• CONSIGNES:
1. Recopiez fidèlement le passage de l'extrait sur les polémiques, en commençant aux mots « De Françoise Nyssen » et en vous arrêtant après « vont bon train. ».
2. D'après l'extrait sur les polémiques, combien de raisons expliquent le malaise qui subsiste malgré les réactions du politique ?

• EXTRAIT DU DOCUMENT:
== == ==
De Françoise Nyssen qui dénonce les propos homophobes de Marcel Campion à Gérard Colomb qui dénonce la récente charge de Yann Moix contre la police, ces derniers temps les invectives et les indignations vont bon train.

Polémiques en cascade

Publié le
Moix, Campion, Zemmour et Cie : ces polémiques qui nous font basculer dans un monde virtuel

 Crédit JOEL SAGET / AFP

Atlantico : Au-delà du caractère douteux voire insultant des propos tenus, que traduisent les réactions politiques qu’ils entraînent ? 

 
Bertrand Vergely : Dans cette affaire, il convient de distinguer les propos qui sont tenus et la façon dont le politique entend y faire face. 
Les propos qui sont tenus sont inadmissibles, insultants et bêtes et le politique a raison de les dénoncer. En outre, il va de soi que le politique  ne peut pas laisser s’installer sur les ondes et sur les écrans des manières de parler dépourvues de toute manière et transformant le débat politique en un échange d’insultes. Imaginons qu’il ne réagisse pas, l’indignation serait grande et ferait de lui le complice de ceux qui profèrent des insultes. Dans ces conditions, qu’il épingle comme inacceptables certains propos est justifié et qu’il sévisse par voie de justice afin de ne pas laisser s’installer un climat délétère est également justifié.
Un problème se pose toutefois. 
 
On devrait être satisfait et  remercier le politique   pour ses réactions et son action. Or, tel n’est pas le cas. Bien que le politique réagisse en faisant ce qui convient, personne n’est satisfait et il y a même un malaise. Cinq raisons expliquent un tel malaise.
== == ==
• DONNÉES PRÉSENTÉES:
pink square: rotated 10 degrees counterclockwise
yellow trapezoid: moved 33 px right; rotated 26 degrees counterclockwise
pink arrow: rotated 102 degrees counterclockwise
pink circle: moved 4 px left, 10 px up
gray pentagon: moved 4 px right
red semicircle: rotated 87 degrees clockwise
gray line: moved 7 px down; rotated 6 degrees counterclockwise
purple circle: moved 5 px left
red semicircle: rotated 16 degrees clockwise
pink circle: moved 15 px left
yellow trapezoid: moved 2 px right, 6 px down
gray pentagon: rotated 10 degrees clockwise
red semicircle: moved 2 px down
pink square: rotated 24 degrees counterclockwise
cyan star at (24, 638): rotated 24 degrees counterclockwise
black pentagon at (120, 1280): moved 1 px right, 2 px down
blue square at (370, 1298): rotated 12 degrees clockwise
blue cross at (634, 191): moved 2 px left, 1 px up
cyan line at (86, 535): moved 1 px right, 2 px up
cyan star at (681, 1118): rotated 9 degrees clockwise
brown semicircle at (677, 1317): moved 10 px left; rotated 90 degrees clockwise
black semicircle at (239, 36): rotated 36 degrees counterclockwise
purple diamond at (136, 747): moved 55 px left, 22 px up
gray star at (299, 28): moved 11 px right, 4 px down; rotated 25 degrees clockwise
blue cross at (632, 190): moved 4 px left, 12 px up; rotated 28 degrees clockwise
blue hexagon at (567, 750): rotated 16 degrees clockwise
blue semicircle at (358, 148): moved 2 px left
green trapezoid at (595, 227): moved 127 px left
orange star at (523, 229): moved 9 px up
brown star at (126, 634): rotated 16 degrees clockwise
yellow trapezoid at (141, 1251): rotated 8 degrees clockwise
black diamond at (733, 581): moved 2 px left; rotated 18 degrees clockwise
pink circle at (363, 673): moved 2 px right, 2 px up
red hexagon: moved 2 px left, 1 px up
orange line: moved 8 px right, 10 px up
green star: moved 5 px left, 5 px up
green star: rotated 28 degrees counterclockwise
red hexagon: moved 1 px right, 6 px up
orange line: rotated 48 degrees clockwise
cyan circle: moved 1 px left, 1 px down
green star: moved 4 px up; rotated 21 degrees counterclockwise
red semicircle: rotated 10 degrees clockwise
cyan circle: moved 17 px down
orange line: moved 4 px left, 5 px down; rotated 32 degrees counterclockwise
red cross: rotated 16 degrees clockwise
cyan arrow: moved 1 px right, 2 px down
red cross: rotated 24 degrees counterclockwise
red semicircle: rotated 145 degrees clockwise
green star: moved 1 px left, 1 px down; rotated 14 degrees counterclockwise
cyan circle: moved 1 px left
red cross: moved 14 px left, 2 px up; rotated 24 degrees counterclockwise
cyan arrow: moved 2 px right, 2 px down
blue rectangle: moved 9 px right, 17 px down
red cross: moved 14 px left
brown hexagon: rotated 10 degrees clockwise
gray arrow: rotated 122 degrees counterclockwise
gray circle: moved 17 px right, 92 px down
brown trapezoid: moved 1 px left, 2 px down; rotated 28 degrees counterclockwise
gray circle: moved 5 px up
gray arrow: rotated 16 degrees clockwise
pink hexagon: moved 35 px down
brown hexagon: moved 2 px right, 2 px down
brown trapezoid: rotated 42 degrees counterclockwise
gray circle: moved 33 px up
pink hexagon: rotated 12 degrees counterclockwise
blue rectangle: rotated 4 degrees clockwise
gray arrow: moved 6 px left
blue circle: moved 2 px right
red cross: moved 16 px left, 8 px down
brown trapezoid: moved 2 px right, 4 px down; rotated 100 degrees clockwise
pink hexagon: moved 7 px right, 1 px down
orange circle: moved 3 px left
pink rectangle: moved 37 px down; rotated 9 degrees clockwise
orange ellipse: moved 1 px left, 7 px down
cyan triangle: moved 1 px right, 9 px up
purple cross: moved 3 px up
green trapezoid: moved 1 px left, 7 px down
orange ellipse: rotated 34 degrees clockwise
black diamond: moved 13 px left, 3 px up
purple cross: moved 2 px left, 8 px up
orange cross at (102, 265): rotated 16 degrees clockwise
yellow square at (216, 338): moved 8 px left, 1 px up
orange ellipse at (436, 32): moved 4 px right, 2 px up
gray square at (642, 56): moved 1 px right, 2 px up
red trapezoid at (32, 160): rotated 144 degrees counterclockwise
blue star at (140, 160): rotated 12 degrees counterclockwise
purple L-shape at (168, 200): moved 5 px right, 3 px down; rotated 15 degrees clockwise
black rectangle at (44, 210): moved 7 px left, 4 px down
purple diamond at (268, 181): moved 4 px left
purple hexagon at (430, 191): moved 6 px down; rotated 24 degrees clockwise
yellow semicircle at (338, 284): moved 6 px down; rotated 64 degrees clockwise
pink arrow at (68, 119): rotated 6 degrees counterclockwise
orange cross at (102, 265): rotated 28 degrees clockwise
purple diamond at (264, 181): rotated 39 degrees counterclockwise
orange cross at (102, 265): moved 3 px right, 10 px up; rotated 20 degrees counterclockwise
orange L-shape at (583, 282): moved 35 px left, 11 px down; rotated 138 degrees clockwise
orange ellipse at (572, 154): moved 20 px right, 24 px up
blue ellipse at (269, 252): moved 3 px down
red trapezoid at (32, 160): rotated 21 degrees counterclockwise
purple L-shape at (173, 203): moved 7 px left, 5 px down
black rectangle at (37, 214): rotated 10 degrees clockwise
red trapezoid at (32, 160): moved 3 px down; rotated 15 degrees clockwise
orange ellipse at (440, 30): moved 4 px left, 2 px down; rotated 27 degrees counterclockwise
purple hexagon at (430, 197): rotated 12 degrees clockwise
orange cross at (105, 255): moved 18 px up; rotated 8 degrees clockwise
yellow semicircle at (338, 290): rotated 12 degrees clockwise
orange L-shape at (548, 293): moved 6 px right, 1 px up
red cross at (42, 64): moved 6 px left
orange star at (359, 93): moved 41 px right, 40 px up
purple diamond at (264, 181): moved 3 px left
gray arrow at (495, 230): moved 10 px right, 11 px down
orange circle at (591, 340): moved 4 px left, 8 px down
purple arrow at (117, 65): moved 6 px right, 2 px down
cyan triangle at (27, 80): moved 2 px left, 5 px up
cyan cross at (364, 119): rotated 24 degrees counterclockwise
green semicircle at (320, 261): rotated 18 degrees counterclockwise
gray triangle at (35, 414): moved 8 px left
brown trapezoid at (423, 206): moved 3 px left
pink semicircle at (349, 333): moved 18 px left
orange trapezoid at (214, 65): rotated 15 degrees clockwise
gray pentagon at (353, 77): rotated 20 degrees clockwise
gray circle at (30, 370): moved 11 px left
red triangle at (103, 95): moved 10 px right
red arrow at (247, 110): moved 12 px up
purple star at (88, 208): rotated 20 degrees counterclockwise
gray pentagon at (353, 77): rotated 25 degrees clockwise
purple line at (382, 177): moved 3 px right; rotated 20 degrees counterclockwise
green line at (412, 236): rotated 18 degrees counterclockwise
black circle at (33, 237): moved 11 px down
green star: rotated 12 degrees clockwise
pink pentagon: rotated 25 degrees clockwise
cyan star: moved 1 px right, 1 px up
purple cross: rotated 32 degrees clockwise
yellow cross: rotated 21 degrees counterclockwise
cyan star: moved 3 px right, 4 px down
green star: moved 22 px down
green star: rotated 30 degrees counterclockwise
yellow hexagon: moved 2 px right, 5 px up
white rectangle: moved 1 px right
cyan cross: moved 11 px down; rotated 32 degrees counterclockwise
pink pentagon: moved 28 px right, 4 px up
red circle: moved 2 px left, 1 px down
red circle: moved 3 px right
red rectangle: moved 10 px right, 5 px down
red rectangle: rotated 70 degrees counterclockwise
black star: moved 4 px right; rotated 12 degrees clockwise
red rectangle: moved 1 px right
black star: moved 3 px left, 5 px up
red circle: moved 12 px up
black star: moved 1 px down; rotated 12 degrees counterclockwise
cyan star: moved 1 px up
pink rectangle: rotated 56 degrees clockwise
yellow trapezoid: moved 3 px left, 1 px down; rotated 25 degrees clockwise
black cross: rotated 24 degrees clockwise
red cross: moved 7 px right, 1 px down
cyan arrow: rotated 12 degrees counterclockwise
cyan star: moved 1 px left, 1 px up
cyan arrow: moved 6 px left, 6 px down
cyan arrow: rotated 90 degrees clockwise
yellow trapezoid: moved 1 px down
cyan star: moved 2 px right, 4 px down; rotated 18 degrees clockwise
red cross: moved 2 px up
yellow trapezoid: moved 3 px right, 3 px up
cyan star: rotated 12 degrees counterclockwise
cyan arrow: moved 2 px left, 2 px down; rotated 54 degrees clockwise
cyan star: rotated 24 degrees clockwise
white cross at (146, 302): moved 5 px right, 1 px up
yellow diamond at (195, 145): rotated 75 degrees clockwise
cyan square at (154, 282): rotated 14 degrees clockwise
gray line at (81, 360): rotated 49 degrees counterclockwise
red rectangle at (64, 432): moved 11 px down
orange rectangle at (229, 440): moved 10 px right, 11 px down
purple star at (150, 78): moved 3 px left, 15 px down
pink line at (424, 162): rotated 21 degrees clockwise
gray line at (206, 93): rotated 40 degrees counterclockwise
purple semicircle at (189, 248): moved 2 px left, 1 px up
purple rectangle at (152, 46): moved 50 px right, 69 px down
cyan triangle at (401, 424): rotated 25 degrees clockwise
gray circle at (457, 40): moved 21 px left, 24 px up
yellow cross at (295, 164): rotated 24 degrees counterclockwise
== == ==
• CORRIGÉ:
1.
De Françoise Nyssen qui dénonce les propos homophobes de Marcel Campion à Gérard Colomb qui dénonce la récente charge de Yann Moix contre la police, ces derniers temps les invectives et les indignations vont bon train.

2. Cinq raisons expliquent ce malaise.